If you're ready to "go to XP", then go, don't cry about it. If you want help instead, it's all right too.
#1 Ubuntu's default network manager is just fine, if it can't show the networks, it's no use removing it and installing some other tool - as far as I know, they're all merely front-ends to the wireless-tools (iwlist, iwconfig, ...) so you can safely use the default network manager to first get things running - if you want to change it for some reason, you can do so afterwards. I found Ubuntu's network manager (or rather the applet) very nice compared to the other solutions.
#2 Determine your wireless device. If you have wired device, it's usually called eth0 so your wireless is then usually either eth1 or wlan0 depending on how your machine is configured. Both are just fine (some people seem to think "eth1" is wrong, but it's not). After you know it (or just guess, it's all the same), try running
and see the results - if that tells you your device "does not support scanning", but you know it does, it's a problem with the driver. If it just tells you there is nothing out there, your driver is (or should be) working fine, and you can leave that out of the inspection.
#3 If the above told you your device (TRY BOTH eth1 AND wlan0 TO MAKE SURE YOU'RE WORKING WITH THE CORRECT DEVICE) doesn't support scanning, start thinking what driver you're using. Maybe
Code:
dmesg | grep wire
lsmod
helps - try to figure out what the card chipset is -> what driver (module) it uses, and if that module is loaded. If not, load it and retry, but if it is loaded, things look like the driver doesn't work.
#4 If the native driver doesn't just work out (note: if it has worked once, then don't go about trying other drivers, it's no use), as a final move you can resort to (or try to) NDISwrapper. It's a program you can use to use Windows drivers for your card instead; that's what the name says.

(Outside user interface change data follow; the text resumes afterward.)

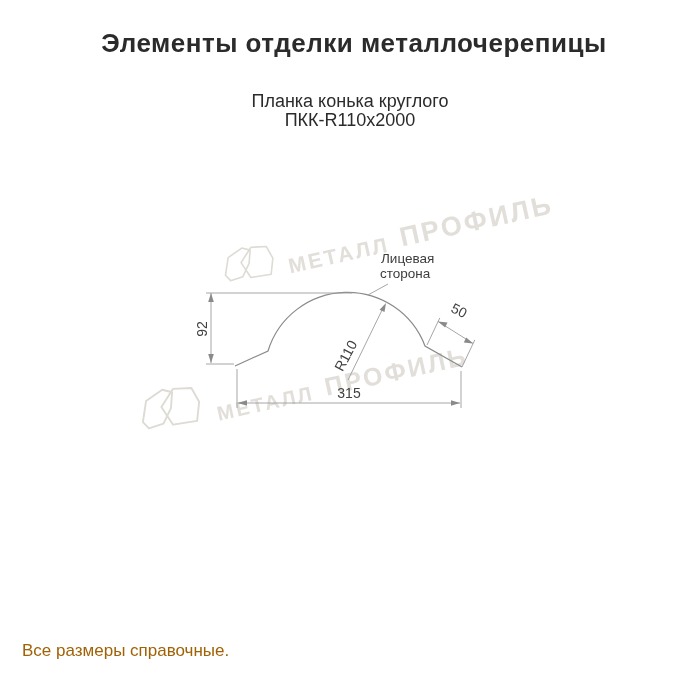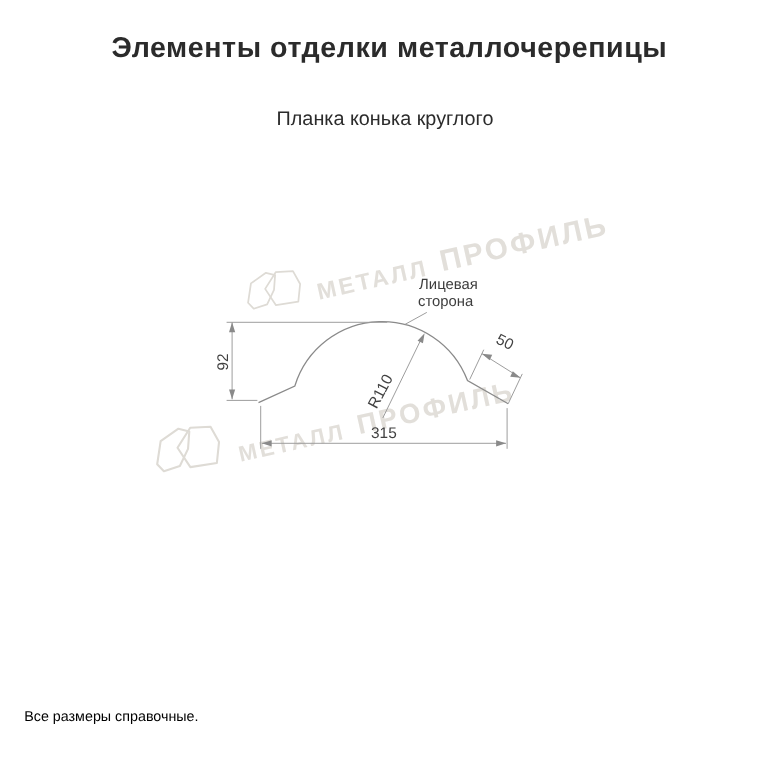--- a/index.html
+++ b/index.html
@@ -5,26 +5,26 @@
   html,body{margin:0;padding:0;background:#ffffff;}
   .page{
     position:relative;width:700px;height:700px;background:#ffffff;overflow:hidden;
     font-family:"Liberation Sans", sans-serif;color:#2a2a2a;
   }
   .title{
     position:absolute;top:24px;left:0;width:700px;text-align:center;
     font-size:26px;font-weight:700;letter-spacing:0.5px;color:#2b2b2b;margin:4px;
   }
   .subtitle{
-    position:absolute;top:99px;left:0;width:700px;text-align:center;
+    position:absolute;top:92px;left:0;width:700px;text-align:center;
     font-size:18px;font-weight:400;line-height:19px;color:#2b2b2b;
   }
   .footer{
     position:absolute;left:22px;top:642px;
-    font-size:13px;line-height:18px;color:#000000;
+    font-size:17px;line-height:18px;color:#a16207;
   }
   
   .watermark{
     position:absolute;display:flex;align-items:flex-end;
     transform-origin:0 50%;white-space:nowrap;
     color:#e2dfda;font-weight:bold;letter-spacing:2.5px;
     user-select:none;pointer-events:none;z-index:1;
   }
   .wm-top{left:218px;top:248px;transform:rotate(-12.5deg);}
   .wm-bottom{left:134px;top:390px;transform:rotate(-12.5deg);}
@@ -39,20 +39,21 @@
 </style>
 </head>
 <body>
 
 <div class="page">
 
   <h1 class="title">Элементы отделки металлочерепицы</h1>
 
   <div class="subtitle">
     <div>Планка конька круглого</div>
+    <div>ПКК-R110х2000</div>
   </div>
 
   <div class="watermark wm-top">
     <svg class="wm-logo" width="64" height="46" viewBox="0 0 100 70">
       <g fill="none" stroke="#dedbd5" stroke-width="2.5" stroke-linejoin="round">
         <path d="M10,44 L20,18 L44,8 L56,14 L50,34 L36,52 L16,54 Z"></path>
         <path d="M38,30 L58,10 L82,14 L88,34 L80,58 L48,56 Z"></path>
       </g>
     </svg>
     <span class="wm-w1">МЕТАЛЛ</span>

There are numerous howtos about ndiswrapper installation and 96% of them work on every distribution in addition to the one they're written for, so don't ask, search them. It's not as good choice as a native driver, it's just as good as using XP would be. If you're fine with that, go there.
#5 If you think the driver is loaded and working, next step is to inspect your settings. Did "iwlist eth1(/wlan0) scan" give any results? If it did, try to connect to some ESSID. Maybe it's the user/pass values, or security settings - have you configured WPA if it's used?
#6 There are n.u.m.e.r.o.u.s. howtos for Ubuntu (and even more for other distributions that may work just as well) about this, about problem situations, about your specific card and about your bad monday too. Read them trough, carefully, thinking about the matter in hand rather than just "being ready to go to XP".